Dessa forma, uma viagem à loja American Girl tornou-se um dia especial em família, fazendo das bonecas um catalisador de experiências que serão lembradas para sempre.

Nenhum detalhe era pequeno demais para ser considerado por essa equipe brilhante. Pegue as embalagens nas quais as bonecas chegam como exemplo! Rowland se lembra do debate sobre envolvê-las com tiras estreitas de papelão, conhecidas como “faixas da barriga”, comum para bonecas ficarem protegidas.

Como as tiras adicionavam 2 centavos à conta da produção e mais 27 segundos ao processo de embalagem, os designers sugeriram pular essa etapa, tirando as “faixas de barriga” das American Girls.

Rowland, no entanto, diz que rejeitou a ideia de imediato. “Eu disse: ‘você não está entendendo! O que realmente precisa acontecer para tornar tudo isso especial para uma criança sonhou em ganhar uma dessas bonecas? Não quero que ela veja um objeto embrulhado em papel retrátil saindo da caixa! O fato de ela ter que esperar uma fração de segundo para tirar as tiras torna o processo de abrir a caixa muito mais emocionante. Isso com certeza não vai ser o mesmo que andar por um corredor da loja de brinquedos comum e pegar uma Barbie na prateleira!”.

Nos últimos anos, a Toys “R” Us, o Walmart e até a Disney tentaram desafiar o sucesso da American Girl com bonecas muito semelhantes (por uma pequena fração do preço da boneca). E, embora a American Girl (hoje adquirida pela Mattel) tenha sofrido algumas quedas nas vendas nos últimos dois anos, ela é ainda a boneca mais desejada do mercado. É seguro dizer que, até o momento presente, nenhum concorrente conseguiu prejudicar seu domínio.

Por quê?

Rowland acha que os concorrentes se viram no “negócio de bonecas”, enquanto ela nunca perdeu de vista o motivo pelo qual as bonecas eram valorizadas: as experiências, histórias e conexões que elas possibilitam.

Alinhando todos os processos

A peça final do quebra-cabeça são os processos: como a empresa se integra entre as funções para apoiar o trabalho a ser realizado.
* * *
Instrução 1 ->
Segundo o trecho sobre a American Girl, quantos segundos as tiras de papelão acrescentavam ao processo de embalagem?
Instrução 2 ->
Reescreva em forma de lista o parágrafo do trecho sobre a American Girl que começa com "Nos últimos anos, a Toys “R” Us", mantendo os fatos principais.
Instrução 3 ->
Prossiga com o trecho sobre a American Girl a partir da última frase apresentada.
Os itens não têm nenhum papel nesta atividade.
* * *
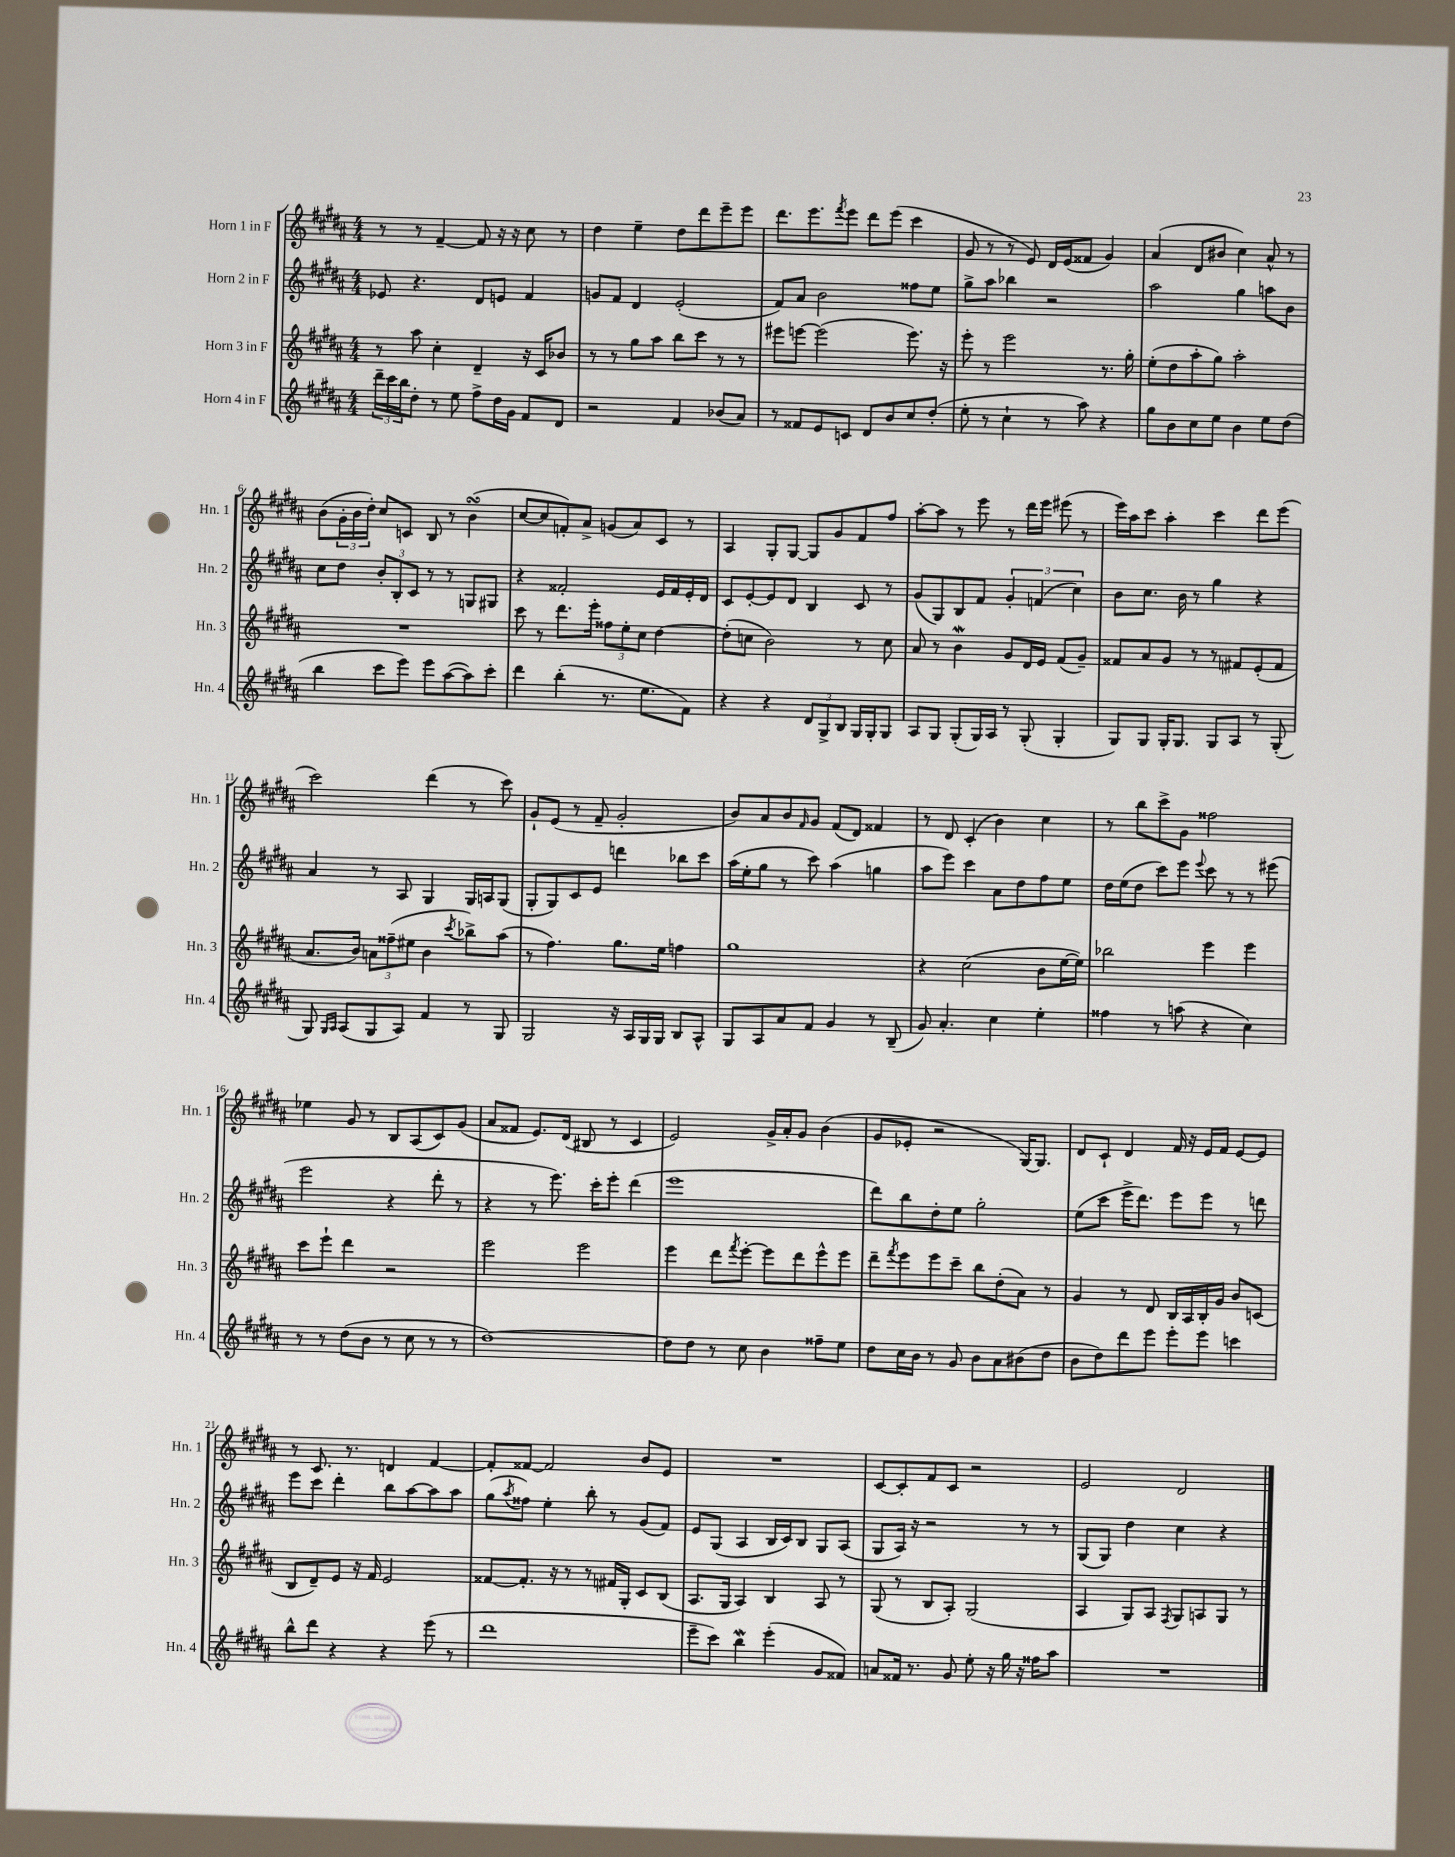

**kern	**kern	**kern	**kern
*part4	*part3	*part2	*part1
*staff4	*staff3	*staff2	*staff1
*I"Horn 4 in F	*I"Horn 3 in F	*I"Horn 2 in F	*I"Horn 1 in F
*I'Hn. 4	*I'Hn. 3	*I'Hn. 2	*I'Hn. 1
*clefG2	*clefG2	*clefG2	*clefG2
*k[f#c#g#d#a#]	*k[f#c#g#d#a#]	*k[f#c#g#d#a#]	*k[f#c#g#d#a#]
*M4/4	*M4/4	*M4/4	*M4/4
=1	=1	=1	=1
24ddd#~\LL	8r	8e-X/	8r
24ccc#\	.	.	.
24bb\J	.	.	.
8dd#'\J	8aa#\	4.r	8r
8r	4cc#'\	.	[4f#~/
8ee\	.	.	.
8ff#^\L	4d#~/	8d#/L	8f#/]
16dd#\L	.	8en/J	16r
16g#\JJ	.	.	16r
8f#/L	16r	4f#/	8cc#\
.	16c#/KL	.	.
8d#/J	8b-X/J	.	8r
=2	=2	=2	=2
2r	8r	8gn/L	4dd#\
.	8r	8f#/J	.
.	8gg#\L	4d#/	4ee~\
.	8aa#\J	.	.
4f#/	8bb\L	(2e'/	8dd#\L
.	8ccc#\J	.	8ddd#\
(8b-X/L	8r	.	8eee~\
8a#/J)	8r	.	8eee\J
=3	=3	=3	=3
8r	8eee#X\L	8f#/L)	8.ddd#\L
8f##X/L	[8eeen\J	8a#/J	.
.	.	.	8.eee\
8e/	(2eee\]	2b\	.
.	.	.	8qfff#/
8cn/J	.	.	8eee\J
8d#/L	.	.	8ddd#\L
8b/	.	.	(8eee\J
8cc#/	8.eee\)	8ff##X\L	4ccc#\
(8dd#'/J	.	8ee\J	.
.	16r	.	.
=4	=4	=4	=4
8ee'\	8eee'\	8gg#^\L	8g#/
8r	8r	8aa#\J	8r
4cc#`\	2eee\	4bb-X\	8r
.	.	.	8e/)
8r	.	2r	16d#/LL
.	.	.	(16e/J
8aa#\)	.	.	8f##X/J
4r	8.r	.	4g#/)
.	16gg#'\	.	.
=5	=5	=5	=5
8gg#\L	(8ee'\L	2aa#\	(4a#/
8b\	8dd#\	.	.
8cc#\	8aa#'\	.	8d#/L
8ee\J	8gg#\J)	.	8b#X/J
4b\	2aa#'\	4gg#\	4cc#\)
8ee\L	.	8aan\L	8a#^^/
(8dd#\J	.	8b\J	8r
!!LO:LB:g=z
=6	=6	=6	=6
4bb\	1r	8cc#\L	(8b\L
.	.	8dd#\J	24g#'\L
.	.	.	24b\
.	.	.	24dd#'\JJ)
8ccc#\L	.	12b'/L	8cc#/L
.	.	12B'/	.
8eee\J)	.	.	8cn/J
.	.	12c#/J	.
8eee\L	.	8r	8B/
([8aa#\	.	8r	8r
8aa#\])	.	8Gn/L	(4bsSSs\
8ccc#'\J	.	8G#X/J	.
=7	=7	=7	=7
4ddd#\	8ccc#\	4r	[8cc#/L
.	8r	.	8cc#/]
(4bb'\	8.ddd#\L	2f##X'/	8fn'/)
.	.	.	8a#^/J
.	16eee'\Jk	.	.
8.r	12ff##X\L	.	(8gn/L
.	12ee'\	.	.
.	.	.	8a#/)
.	12cc#\J	.	.
8.ee\L	.	.	.
.	[4dd#\	16e/LL	8c#/J
.	.	16f##/	.
8f#\J)	.	16e'/	8r
.	.	16d#/JJ	.
=8	=8	=8	=8
4r	(8dd#'\L]	8c#/L	4A#/
.	8ccn\J	[8e'/	.
4r	2b\)	8e/]	8G#'/L
.	.	8d#/J	[8G#/J
12d#/L	.	4B/	8G#/L]
12G#^/	.	.	.
.	.	.	8g#/
12B/J	.	.	.
16G#/LL	8r	8c#/	8f#/
16G#'/J	.	.	.
8G#/J	8cc\	8r	8ff#/J
=9	=9	=9	=9
8A#/L	8a#/	(8g#/L	[8aa#'\L
8G#/J	8r	8G#/)	8aa#\J]
(8G#'/L	4bw\	8B/	8r
16G#/L)	.	8f#/J	8eee\
16A#/JJ	.	.	.
8r	8g#/L	6g#'/	8r
(8G#'/	16d#/L	.	16ddd#\LL
.	.	(6fn/	.
.	16e/JJ	.	16eee\JJ
4G#'/	(8f#/L	.	(8eee#X\
.	.	6cc#\)	.
.	8g#~/J)	.	8r
=10	=10	=10	=10
8G#/L)	8f##X/L	8b\L	16eee\LL)
.	.	.	16aa#\J
8G#/J	8a#/	8.cc#\J	8ccc#\J
16G#'/KL	8g#/J	.	4aa#'\
8.G#/J	.	16b\	.
.	8r	8r	.
8G#/L	8r	4gg#\	4ccc#\
8A#/J	8f#X/L	.	.
8r	(8e'/	4r	8ddd#\L
(8G#'/	8f#/J	.	(8eee\J
!!LO:LB:g=z
=11	=11	=11	=11
8G#/)	8.a#/L	4a#/	2ccc#\)
16qqG#/LL	.	.	.
16qqA#/JJ	.	.	.
(8A#/L	.	.	.
.	16b/Jk)	.	.
8G#/	12an\L	8r	.
.	(12ff##X~\	.	.
8A#/J)	.	8A#/	.
.	12ee#X\J	.	.
4f#/	4b\	4G#/	(4ddd#\
.	8qccc#/	.	.
8r	8bb-X^\L)	16G#/LL	8r
.	.	16An/J	.
8G#/	(8aa#\J	(8G#/J	8ccc#\)
=12	=12	=12	=12
2G#/	8r	8G#'/L	8g#`/L
.	4.ff#\)	8G#/)	(8e/J
.	.	8c#/	8r
.	.	8e/J	8f#~/
16r	8.gg#\L	4dddn\	2g#'/
16A#/LL	.	.	.
16G#/	.	.	.
16G#/JJ	16ee\Jk	.	.
8B/L	4ffn\	8bb-X\L	.
8A#^^/J	.	8ccc#\J	.
=13	=13	=13	=13
8G#/L	1gg#	(16aa#\LL	8b/L)
.	.	16ee'\J	.
8A#/	.	8gg#\J	8a#/
8a#/	.	8r	8b/
.	.	.	16qqf#/
8f#/J	.	8ccc#\)	8g#/J
4g#/	.	(4aa#\	(8f#/L
.	.	.	8d#/J)
8r	.	4ggn\	4f##X/
(8B~/	.	.	.
=14	=14	=14	=14
8g#/)	4r	8aa#\L	8r
4.a#'/	.	8eee\J)	8d#/
.	(2cc#\	4ccc#\	(4c#'/
4cc#\	.	8a#\L	4b\)
.	.	8dd#\	.
4ee'\	8b\L	8ff#\	4cc#\
.	[16ee\L	8ee\J	.
.	16ee\JJ])	.	.
=15	=15	=15	=15
4ff##X\	2bb-X\	16dd#\LL	8r
.	.	(16ee\J	.
.	.	8dd#\J	8bb\L
8r	.	8ccc#\L)	8ccc#^\
(8aan\	.	8eee\J	8g#\J
.	.	8qqeee/	.
4r	4eee\	8ccc#\	2ff##X\
.	.	8r	.
4cc#\)	4eee\	8r	.
.	.	(8eee#X\	.
!!LO:LB:g=z
=16	=16	=16	=16
8r	8ccc#\L	2eee\	4ee-X\
8r	8eee`\J	.	.
(8dd#\L	4ddd#\	.	8g#/
8b\J	.	.	8r
8r	2r	4r	8B/L
8cc#\	.	.	(8A#/
8r	.	8ddd#'\	8c#/)
8r	.	8r	(8g#/J
=17	=17	=17	=17
[1dd#)	2eee\	4r	8a#/L
.	.	.	8f##X/J
.	.	8r	8.e/L)
.	.	8.eee\)	.
.	.	.	(16d#/Jk
.	2eee\	.	8B#X/
.	.	16ccc#'\KL	.
.	.	8eee'\J	8r
.	.	(4ddd#\	4c#/
=18	=18	=18	=18
8dd#\L]	4eee\	1eee	2e/)
8dd#\J	.	.	.
8r	8ddd#\L	.	.
.	8qfff#/	.	.
8cc#\	[8eee'\J	.	.
4b\	8eee\L]	.	16g#^/LL
.	.	.	16a#'/J
.	8ddd#\	.	8g#/J
8ff##X~\L	8eee^^\	.	(4b\
8ee\J	8eee\J	.	.
=19	=19	=19	=19
8dd#\L	8ddd#~\L	8ddd#\L)	8g#/L
.	8qfff#/	.	.
16cc#\L	8eee\	8bb\	8e-X'/J
16b\JJ	.	.	.
8r	8eee\	8dd#'\	2r
8g#/	8ccc#~\J	8ee\J	.
8b\L	8bb\L	2gg#'\	.
8a#\	(8dd#'\	.	.
(8b#X\	8a#\J)	.	[16G#/KL)
.	.	.	8.G#/J]
8dd#\J	8r	.	.
=20	=20	=20	=20
8b\L	4g#/	(8ee\L	8d#/L
8dd#\)	.	8ccc#\J	8c#`/J
8ddd#\	8r	16eee^\KL	4d#/
.	.	8.ddd#\J)	.
8eee\J	8d#/	.	.
8eee'\L	16B/LL	8eee\L	16f#/
.	16A#/	.	16r
8eee\J	16B'/	8eee\J	16e/LL
.	16g#/JJ	.	16f#/JJ
4cccn\	8b/L	8r	[8e/L
.	(8cn/J	8dddn\	8e/J]
!!LO:LB:g=z
=21	=21	=21	=21
8bb^^\L	8B/L	8eee\L	8r
8ddd#\J	8d#~/)	8ccc#\J	8.c#/
4r	8e/J	4ddd#'\	.
.	.	.	8.r
.	16r	.	.
.	16f#/	.	.
4r	2e/	8bb\L	4dn/
.	.	[8aa#\	.
(8eee\	.	8aa#\]	[4f#/
8r	.	8aa#\J	.
=22	=22	=22	=22
1ddd#	[8f##X/L	(8gg#\L	8f#'/L]
.	.	8qaa#/	.
.	8.f##'/J]	8ff##X\J)	[8f##X/J
.	.	4ee'\	2f##/]
.	16r	.	.
.	8r	.	.
.	8r	8bb'\	.
.	16f#X/LL	8r	.
.	16G#'/JJ	.	.
.	8c#/L	(8g#/L	8b/L
.	(8B/J	8f#/J)	8e/J
=23	=23	=23	=23
8eee~\L	8.A#/L	8e/L	1r
8ccc#\J)	.	(8G#/J	.
.	16G#/Jk	.	.
4bbw\	4A#/)	4A#/	.
(4eee'\	4B/	16B/LL	.
.	.	16c#/J)	.
.	.	8B/J	.
8g#/L	8A#/	8G#/L	.
8f##X/J)	8r	(8A#/J	.
=24	=24	=24	=24
8an/L	(8G#/	8G#/L	[8c#/L
16f##X/Jk	8r	16A#/Jk)	8c#'/]
8.r	.	16r	.
.	8B/L	2r	8f#/
8g#/	8A#'/J)	.	8c#/J
8ee'\	(2G#/	.	2r
16r	.	.	.
16gg#\	.	.	.
16r	.	8r	.
16ff##X\KL	.	.	.
8aa#\J	.	8r	.
=25	=25	=25	=25
1r	4A#/	(8G#/L	2e/
.	.	8G#/J)	.
.	8G#/L)	4dd#\	.
.	8A#/J	.	.
.	8qF#/	.	.
.	8G#/L	4cc#\	2d#/
.	8An/	.	.
.	8G#/J	4r	.
.	8r	.	.
==	==	==	==
*-	*-	*-	*-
* * *
Resultado do exercício 1 ->
27 segundos.

Resultado do exercício 2 ->
- Toys “R” Us, Walmart e Disney tentaram desafiar a American Girl com bonecas muito semelhantes, vendidas por uma pequena fração do preço.
- A American Girl, hoje adquirida pela Mattel, teve algumas quedas nas vendas nos últimos dois anos.
- Mesmo assim, continua sendo a boneca mais desejada do mercado.
- Até o momento, nenhum concorrente conseguiu prejudicar seu domínio.

Resultado do exercício 3 ->
Os processos geralmente são difíceis, mas são importantes. Como discutiu Edgar Schein, do MIT, os processos são uma parte crítica da cultura tácita de uma organização. Eles dizem às pessoas dentro da empresa: “isso é o que mais importa para nós”.

A focalização dos processos no trabalho a ser realizado fornece uma orientação clara para todos da equipe. É uma maneira simples, mas poderosa, de garantir que uma empresa não abandone acidentalmente os insights que trouxeram o sucesso em primeiro lugar.

Um bom exemplo disso é a Southern New Hampshire University, que foi elogiada pelo U.S. News & World Report (e outras publicações) como uma das faculdades mais inovadoras da América. Depois de desfrutar de uma taxa de crescimento anual composta de 34% por seis anos, a SNHU estava chegando a US$ 535 milhões em receita anual no final do ano fiscal de 2016.

Como muitas instituições acadêmicas semelhantes, a SNHU lutou para encontrar uma maneira de se distinguir e sobreviver.

A estratégia de longa data da universidade dependia na ação de atrair um corpo estudantil tradicional: jovens de 18 anos, recém-saídos do ensino médio. O marketing e o alcance eram genéricos, direcionados a todos, assim como as políticas e os modelos de entrega que serviam à escola.

A SNHU tinha um programa acadêmico online de “ensino a distância” que era “uma operação lenta em um universo indefinido, paralela ao campus principal”, como descreve o presidente Paul LeBlanc. No entanto, o projeto atraiu um fluxo constante de estudantes que queriam retomar os estudos (por vários motivos diferentes, essas pessoas tinham deixado para trás a sua educação universitária). Embora o programa online já tivesse uma década de funcionamento, ele era tratado como um projeto paralelo; a universidade quase não dispunha de recursos para esse fim.

Num primeiro momento, os alunos e alunas da modalidade tradicional e online pareciam muito semelhantes. Uma pessoa de 35 anos e uma de 18 anos trabalhando para obter um diploma em contabilidade precisam dos mesmos cursos, certo?

Todavia, LeBlanc e sua equipe viram que o “trabalho” que os alunos online estavam “contratando” para fazer a SNHU não tinha quase nada em comum com o “trabalho” que os estudantes presenciais “contrataram” a organização de ensino para fazer.

Em média, os(as) alunos(as) da modalidade online já tinham 30 anos e faziam malabarismos com os desafios de conciliar trabalho, estudos e família. Muitas vezes eles ainda tinham dívidas de uma experiência anterior de faculdade. Essas pessoas não estavam procurando por atividades sociais ou festas no campus!

Esses estudantes precisavam de uma certificação de ensino superior e tinham quatro objetivos claros: horários que viabilizariam a sua participação em meio a uma rotina difícil, um fácil atendimento ao cliente, credenciais disponíveis e um tempo de conclusão de curso mais acelerado. E a equipe da universidade logo percebeu que essa realidade representava uma enorme oportunidade de negócio.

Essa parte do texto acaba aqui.